Como ao ontem de antes do vírus nada é ou semelhante será, este, então, se torna um tempo de duplo inventário. Certamente em cálculo íntimo e solitário, é chegada a hora de se fazer um balanço do que restou e, essencialmente, de se depurar um sentido para o tempo extra que se ganhou.
Múltiplas dores de diversas e inumeráveis perdas latejam no coração da maioria absoluta dos brasileiros, descontados, por óbvio, o mumificado semblante dos perversos desumanos e a paz eterna dos negacionistas. Informa-se que, até este agosto, 74% dos brasileiros perderam para a Covid-19 pelo menos um parente, amigo ou colega. A pandemia não acabou, mas já formamos uma nação de sobreviventes.
Aos que ainda respiram num país sufocado por tantas mortes e males, cabem o luto e a luta. Nesse caminho de longo curso, na tarefa de ressignificação de uma existência esburacada, é preciso prestar atenção ao que é precioso à contingência da vida. De Sêneca, ecoando há dois milênios, talvez valha a pena decorar: “a expectativa é o maior impedimento para viver: leva-nos para o amanhã e faz com que se perca o presente”.
Em meio à ignóbil morte em escala fabril, Viktor Frankl, sobrevivente de campos nazistas, anotou que buscar um sentido para a vida é “motivação primária”. Contudo, avisou: não se deve perguntar o que esperar da vida, mas, sim, o que a vida espera de nós. “Viver não significa outra coisa senão arcar com a responsabilidade de responder adequadamente às perguntas da vida, pelo cumprimento das tarefas colocadas pela vida a cada indivíduo, pelo cumprimento da exigência do momento.”
O lugar das respostas às demandas e lições da vida são os dias que se sucedem no tempo do presente, temporalidade atravessada pela “lembrança presente das coisas passadas” e pela “esperança presente das coisas futuras”, mas que reina absoluta como a única dimensão existencial que realmente possuímos, conforme Santo Agostinho.
Assim, aos que alcançarem a outra margem do caudaloso oceano da morte virótica, e ainda que não se trate de prescrição de uma vida sob amnésia obtusa ou inconsequência estúpida, é fundamental ter em mente que imperioso mesmo é saborear cada segundo sob o Sol, sorvendo seus aprendizados e suas delícias.
Uma boa medida para esse banquete diário na escola da vida é dada pela poesia de Mario Quintana: “A vida anda nua – vestida apenas com o teu desejo!”. “Buscas a perfeição?
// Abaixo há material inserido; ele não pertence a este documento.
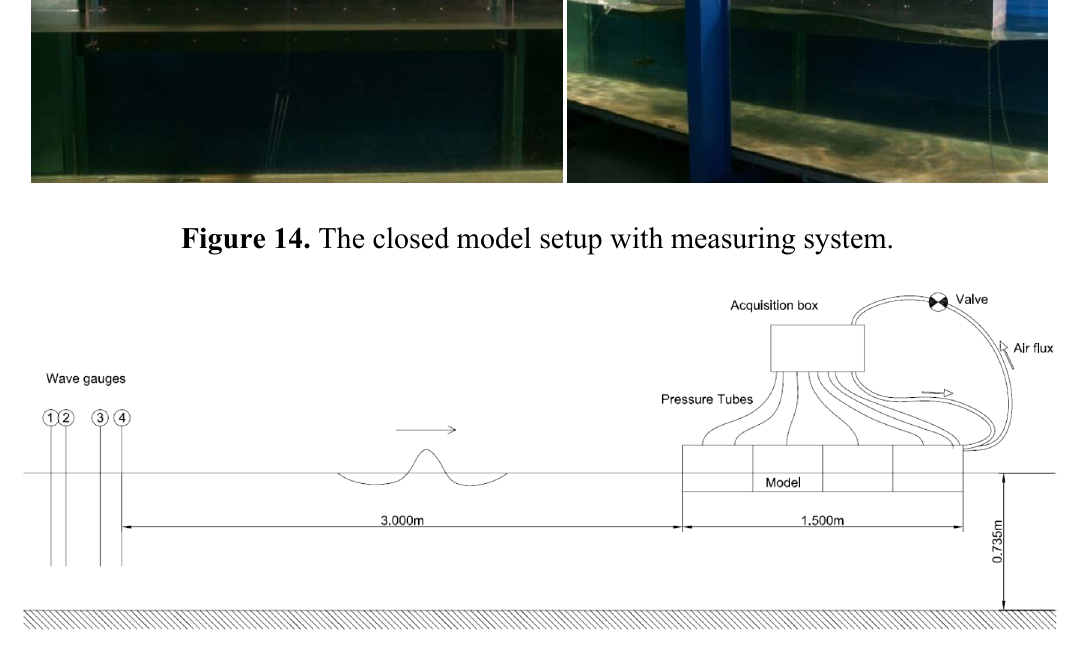
Figure 15. ( a ) Detail of the valves connecting each chamber to the low and high pressure ducts; and to ( b ) the external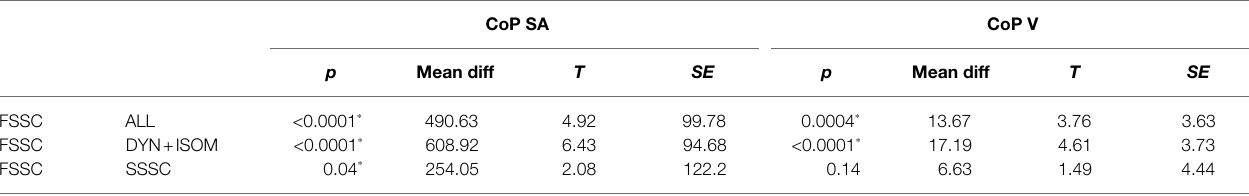
TABLE 4 | Contrast analyses of conditions for the applied balance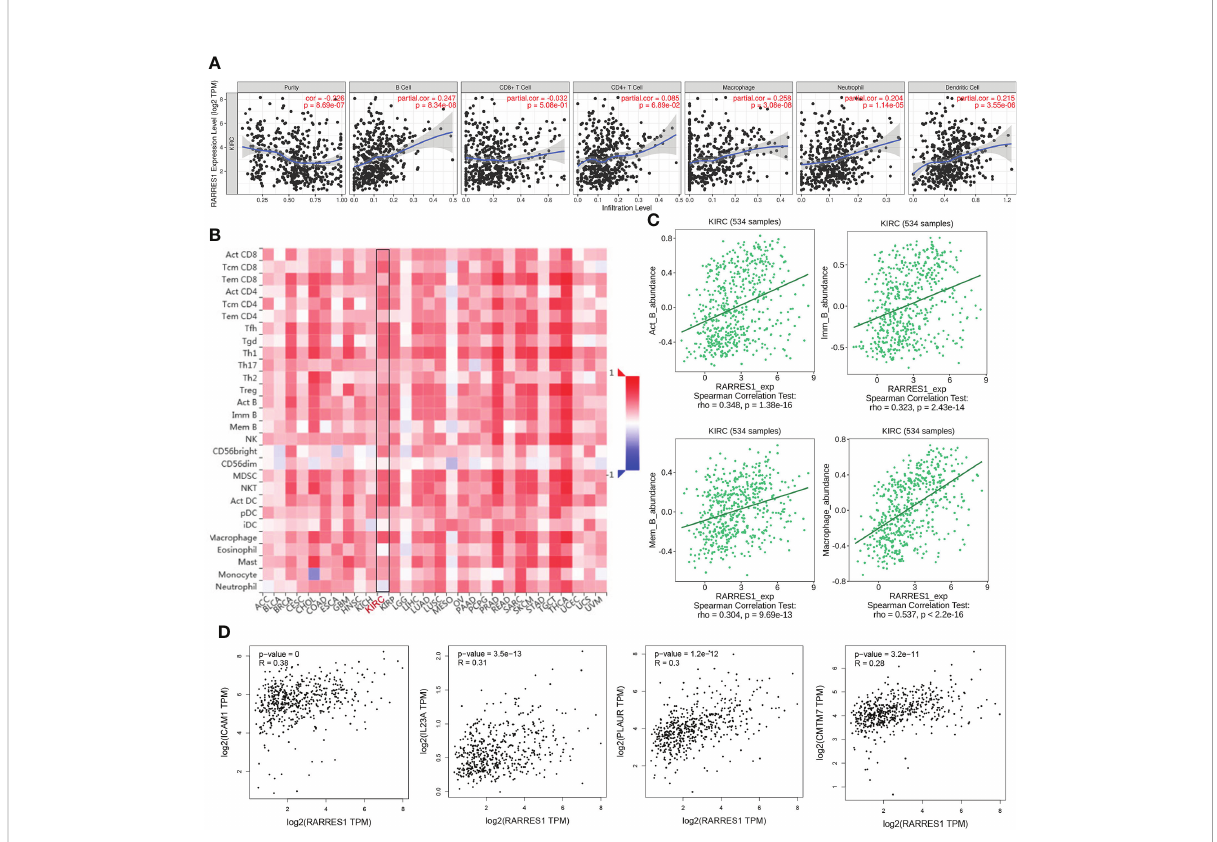
FIGURE 4 Analysis of associations between immune in fi ltration and the expression of RARRES1 and the 8 hub genes in KIRC. (A) Correlation of RARRES1 expression with the numbers of 6 tumor-in fi ltrating immune cells in KIRC using TIMER. (B) Relations between the expression of RARRES1 and the abundance of 28 types of TILs across heterogeneous human cancers. (C) RARRES1 expression was signi fi cantly correlated with the abundance of activated B cells (Act_B cells; rho=0.348, p<0.001), immature B cells (Imm_B cells; rho=0.323, p<0.001), memory B cells (Mem_B cells; rho=0.304, p<0.001), and macrophages (rho=0.537, p<0.001). (D) Correlations between the mRNA expression level of RARRES1 and those of CMTM7, PLAUR, IL23A, and ICAM1 in KIRC were determined using GEPIA.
Não sejas vulgar. A autenticidade é muito mais difícil”. E ainda: “No dia em que estiveres muito cheio de incomodações, imagina que morreste anteontem... Confessa: tudo aquilo teria mesmo tanto importância?”.
JOSÉ ANTONIO MARTINUZZO é pós-doutor em Mídia e Cotidiano e membro da Escola Lacaniana de Psicanálise de Vitória.